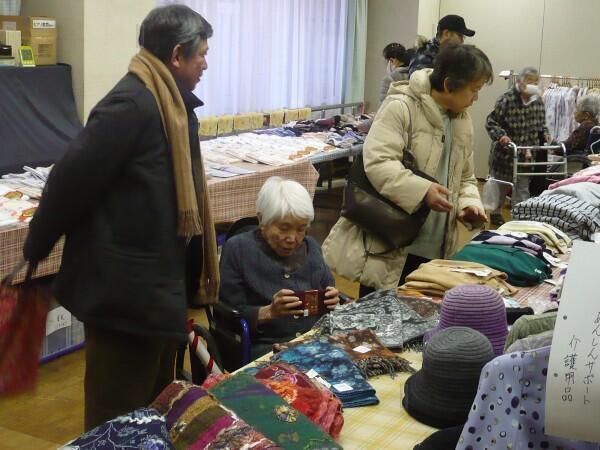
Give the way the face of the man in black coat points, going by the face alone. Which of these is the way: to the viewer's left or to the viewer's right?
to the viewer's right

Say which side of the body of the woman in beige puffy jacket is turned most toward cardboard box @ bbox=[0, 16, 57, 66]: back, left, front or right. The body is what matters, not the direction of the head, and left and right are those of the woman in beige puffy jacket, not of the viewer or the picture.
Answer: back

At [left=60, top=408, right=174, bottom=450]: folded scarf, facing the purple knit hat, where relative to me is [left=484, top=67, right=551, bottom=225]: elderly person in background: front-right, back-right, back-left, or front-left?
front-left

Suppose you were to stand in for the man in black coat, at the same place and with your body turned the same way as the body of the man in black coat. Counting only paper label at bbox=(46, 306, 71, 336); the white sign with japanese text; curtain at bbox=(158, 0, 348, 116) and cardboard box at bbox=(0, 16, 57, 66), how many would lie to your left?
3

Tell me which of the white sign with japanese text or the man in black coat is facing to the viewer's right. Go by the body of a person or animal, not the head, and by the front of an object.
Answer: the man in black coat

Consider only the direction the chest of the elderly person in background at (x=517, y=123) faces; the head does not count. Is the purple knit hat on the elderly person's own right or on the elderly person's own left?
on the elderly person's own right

┄┄┄┄┄┄

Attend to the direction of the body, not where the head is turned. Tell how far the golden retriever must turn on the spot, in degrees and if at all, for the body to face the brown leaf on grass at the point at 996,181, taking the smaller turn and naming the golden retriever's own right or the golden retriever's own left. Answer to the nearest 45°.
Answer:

┄┄┄┄┄┄

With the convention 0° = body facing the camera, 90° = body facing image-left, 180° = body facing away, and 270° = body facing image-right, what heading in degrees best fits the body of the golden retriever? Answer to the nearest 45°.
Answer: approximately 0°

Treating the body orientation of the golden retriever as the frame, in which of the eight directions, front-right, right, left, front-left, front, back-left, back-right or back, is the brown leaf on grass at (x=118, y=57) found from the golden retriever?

┄┄┄┄┄┄

# Directions:
Lay out the data between the line holding "Give the way" and the line holding "Answer: the man in black coat", inclusive, as a JSON list of strings with one string per line and blank lines left out.

# Expected answer:
[
  "Give the way the face of the man in black coat points, going by the face alone. Which of these is the way: to the viewer's left or to the viewer's right?",
  "to the viewer's right",
  "Say which side of the body of the woman in beige puffy jacket is turned most toward cardboard box @ bbox=[0, 16, 57, 66]: back, left, front or right. The body is what matters, not the direction of the head, and left and right are those of the woman in beige puffy jacket, not of the viewer or the picture.",
  "Answer: back",
  "At [left=60, top=408, right=174, bottom=450]: folded scarf, facing the purple knit hat, where relative to me is [left=484, top=67, right=551, bottom=225]: elderly person in background: front-right, back-right, back-left, or front-left?",
  "front-left",
  "Suppose you were to stand in for the man in black coat, at the same place and with your body turned the same way as the body of the man in black coat. Counting only paper label at bbox=(46, 306, 71, 336); the white sign with japanese text; curtain at bbox=(158, 0, 348, 116) and cardboard box at bbox=(0, 16, 57, 66), how many would lie to your left?",
  "3",
  "Tell me which of the white sign with japanese text or the man in black coat is facing to the viewer's right. Go by the body of a person or animal, not the head, and by the front of an object.",
  "Answer: the man in black coat"
]